[Task requirements]
(a) Decide whether each statement agrees with the forum thread below: (i) Perry VI table 3-7 gives vapor pressure for ammonium chloride down to 1 mm Hg; (ii) slop is processed on the unit on a continuous basis; (iii) ROT stands for Rule of Thumb. Answer yes or no for each and quote the words of the thread that decide it.
(b) Sum up the forum thread below in two sentences.

[Text block]
-------

See also thread483-101342
 

Petro0707, of course, your formula, when the partial pressure is expressed in bara is OK.

ROT: Rule of Thumb, approximation.

I'll look around for those graphs.
 

In the meantime I found Perry VI table 3-7 shows vapor pressure for ammonium chloride down to 1 mm Hg. Somewhere else I've seen ~0.3 torr for ~ 100[sup]o[/sup]C.

I'll keep looking for more info. on the two salts of interest.
 
Petro,

Do you process slops on crude unit, slops can contains amines which can also react with HCl and deposite as salts on trays?


Regards,

Milutin
 
Yes, We sometime process slop which are nothing but an HVGO,HAGO,Diesel like material but usually after shutdown of the unit & these slop processing is not continuous basis, whatever offspec material of above remain, those are processed after analysis of BS&W.

-------

[Given material]
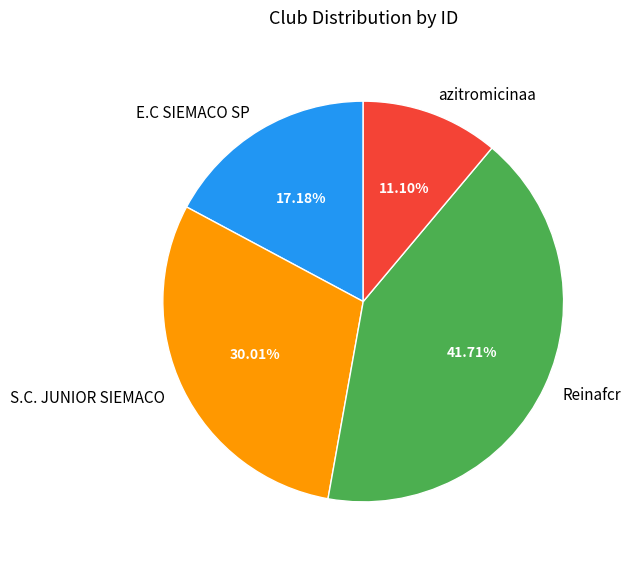

To the nearest percent, what portion does Reinafcr represent?

42%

-------

[Exercise answers]
(a)
(i) Yes: "Perry VI table 3-7 shows vapor pressure for ammonium chloride down to 1 mm Hg"
(ii) No: "these slop processing is not continuous basis"
(iii) Yes: "ROT: Rule of Thumb, approximation."

(b) One poster agrees that Petro0707's formula is fine when partial pressure is in bara, notes that Perry VI table 3-7 gives ammonium chloride vapor pressure down to 1 mm Hg, and plans to keep looking for more on the two salts. Milutin asks whether slops are processed on the crude unit, since amines in them can react with HCl and deposit salts on trays, and the reply says slops are processed only sometimes, usually after a shutdown, after analysis of BS&W.